Egypt is a developing market economy that can-and should-be doing better, in spite of the fact that its macroeconomic statistics in recent years make it look like Egypt is doing very well indeed.
International Monetary Fund (IMF) estimates of Egypt's GDP growth for 2006 show the economy expanding 6.8 percent. For 2007 the IMF predicts 6.7 percent. And for 2008, the IMF's forecasts 6.6 percent growth for Egypt.
While this growth is unquestionably favorable, there is a dark side. The dark side is inflation.
Oddly enough, the most recent inflation information (April 2007) is favorable. According to Egypt's State Information Service (SIS) the annualized rate of inflation declined in April 2007 to 11.7 percent. In March 2006, the rate of inflation was 12.8 percent.
The IMF expects Egypt's rate of inflation to increase 12.3 percent in 2007, and another 10.7 percent in 2008.

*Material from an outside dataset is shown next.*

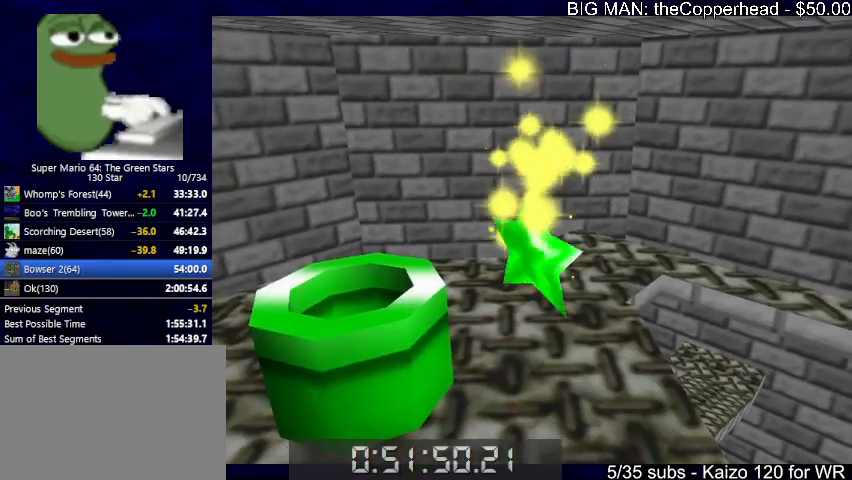
{"keys": [], "events": []}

Not only does inflation erode consumer purchasing power (and confidence) but it also negatively affects Egypt's competitive position in the global marketplace. In addition, double digit inflation is taken by many investors as a sign that an economy is not being well managed, and thus high inflation becomes a drag on foreign investment. (Although it must be noted that Egypt has done well in terms of FDI in recent years.)
But none of these factors adequately explain why Egypt isn't doing better. The mystery is embroidered by the fact that Egypt began a program of reform in the mid-1990s and has pursued it aggressively ever since.
A March 2007 release by the IMF explored the puzzle in a Working Paper titled, "Egypt-Searching for Binding Constraints on Growth." This closely reasoned paper is a complex rendering of Egypt's economy and is worth a read.
Among the more central of Egypt's difficulties explored by the IMF was the issue of "institutional weakness" where, basically, the country's bureaucracy was not organized sufficiently well to deal with the demands of a sophisticated global economy.
Red tape appears to pervade the crucial export sector, taxes, the "non-financing rationing of credit," and other microeconomic arenas. Education and the development of human capital are as well affected. "There is a broad consensus that the skills produced by public education poorly match market needs, and recent growth may have brought Egypt to the point where education constraints become binding."
The IMF freely acknowledges Egypt's "bold reforms" in several areas. What is required, says the IMF, is an "unleashing of entrepreneurial spirit," which can be accomplished by "reforms along many dimensions and paying attention to the complex interaction among them."